Colorado Secretary of State Jena Griswold's office has approved a petition for a ballot measure that would ask voters to weigh in on the issue of a national popular vote for president.
The law, signed by Gov. Jared Polis on March 15, adds Colorado to a list of 11 states that would commit their electors to the presidential candidate who wins the popular vote nationwide, regardless of who wins in each state.
The multistate compact would need approval by states with at least 270 electoral-college votes before it could be put into place, something even supporters say is unlikely before the 2020 election.

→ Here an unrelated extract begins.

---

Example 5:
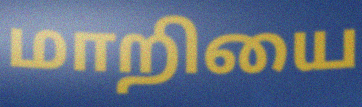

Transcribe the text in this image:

மாறியை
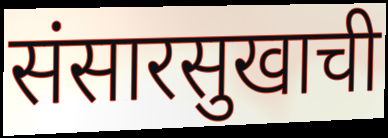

The petition for a statewide vote on the matter is being offered by opponents of the popular-vote law. According to a tweet Thursday from Dwight Shellman, a manager within the elections division, the petition was approved.

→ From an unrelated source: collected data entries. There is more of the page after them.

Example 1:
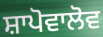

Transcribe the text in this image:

ਸ਼ਾਪੋਵਾਲੋਵ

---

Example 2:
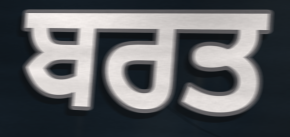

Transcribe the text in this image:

ਬਰਤ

The challenge to Senate Bill 42 was launched by Mesa County Commissioner Rose Pugliese and Monument Mayor Don Wilson, who announced they would seek a petition drive on Feb. 21, before the bill had even passed the General Assembly.
The backers now have until Aug. 1 to collect nearly 125,000 signatures in order to get the measure onto the November 2020 ballot. They've also filed an issue committee -- Coloradans Vote -- that will accept contributions toward the effort.
If the petition drive is successful and a question is placed on the fall 2020 ballot, SB 42 will not take effect until the statewide vote takes place.
According to Shellman, the last time voters challenged a law passed by the General Assembly and signed by the governor -- a measure involving taxation of margarine -- was in 1932. It's unknown whether the challenge passed or failed.